How can we prove that there exists a smooth path between any pair of points in a connected smooth manifold? I think we can do this locally by smooth charts, but I don't know how to glue these paths together to construct a smooth curve. If we construct these curves locally and patch them together then we have finite numbers of singularities along the curve. How can I smooth the curve?

Answer 1

Just reparametrize the curves before concatenating!

Take a smooth function $\rho:[0,1]\to[0,1]$ with $\rho(0)=0$ and $\rho(1)=1$ such that all derivatives at $0$ and $1$ vanish. For a construction of such a $\rho$ see here. For a smooth curve $\gamma :[0,1]\to M$ define $\tilde\gamma =\gamma\circ \rho$. If $\gamma_1$, $\gamma_2:[0,1]\to M$ are two smooth curves with $\gamma_1(1)=\gamma_2(0)$ define

$$\gamma_2*\gamma_1(t) = \begin{cases} \tilde\gamma_1(2t), & t\in[0,\frac 1 2] \\ \tilde\gamma_2(2t-1), & t\in[\frac 1 2,1] \\ \end{cases}$$

Then $\gamma_2*\gamma_1$ is smooth since at the critical point all derivatives from the left and from the right agree as they are all $0$ by the chain rule (see also this formula).

Now if you don't know it already here is a very usefull trick:

Suppose $P$ is a property which points in a connected topological space $X$ may or may not have. Define

$$A=\{x\in X: x\,\text{has property}\, P\}\,\,\,\,B=\{x\in X: x\,\text{does not have property}\, P\}\,$$

If $A$ and $B$ are open and $A$ is non-empty then all points in $X$ have property $P$.

In your case fix a point $p\in M$ and for points $q\in M$ define $P$ to be the property that there is a smooth curve joining $p$ and $q$.

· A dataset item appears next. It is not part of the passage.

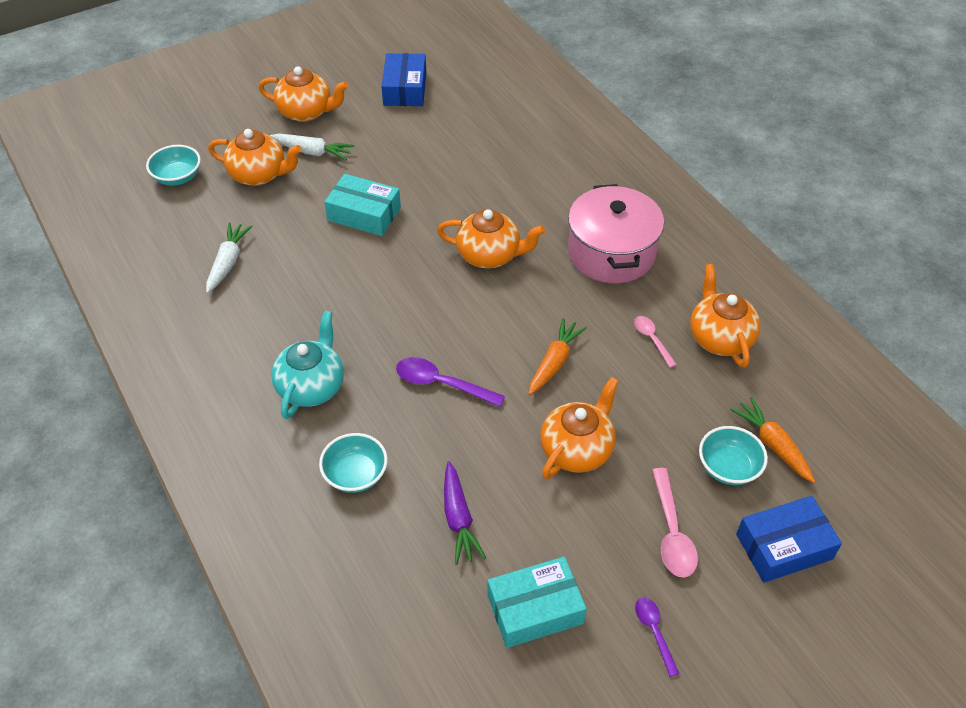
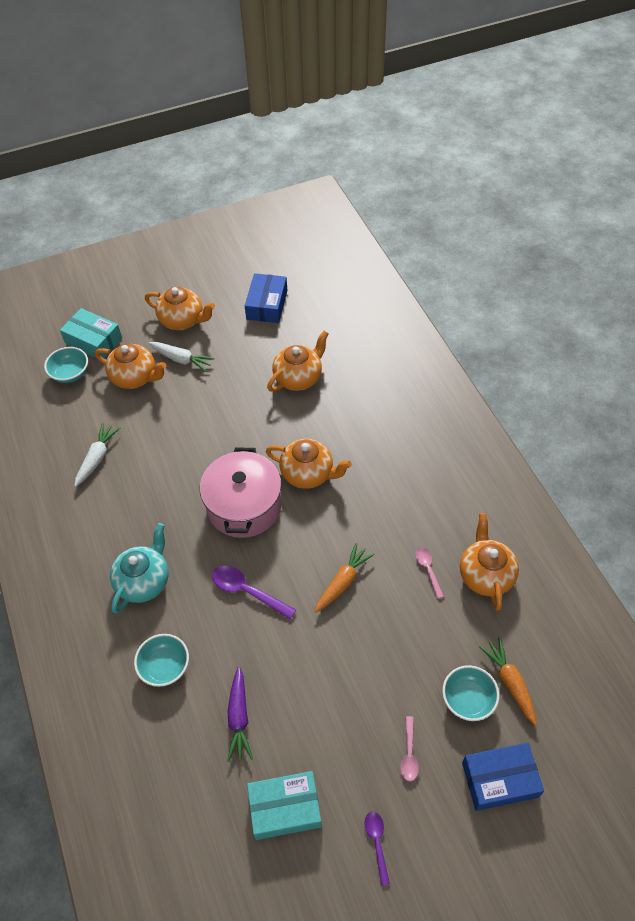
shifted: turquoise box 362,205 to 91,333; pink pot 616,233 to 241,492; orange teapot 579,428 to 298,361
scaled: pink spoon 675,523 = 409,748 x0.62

Then $A$ is open since if $q\in A$ all points in a convex euclidean neighbourhood of $q$ can be smoothly joined two $q$ and so with the above concatenating process each point in this neigbourhood can be smoothly joined to $p$. For the same reason $B$ is open since if $q\in B$ then every point in a convex euclidean neighbourhood of $q$ cannot be smoothly joined to $p$ since else also $q$ could be smoothly joined to $p$. Now with the trick above all points can be smoothly joined to $p$.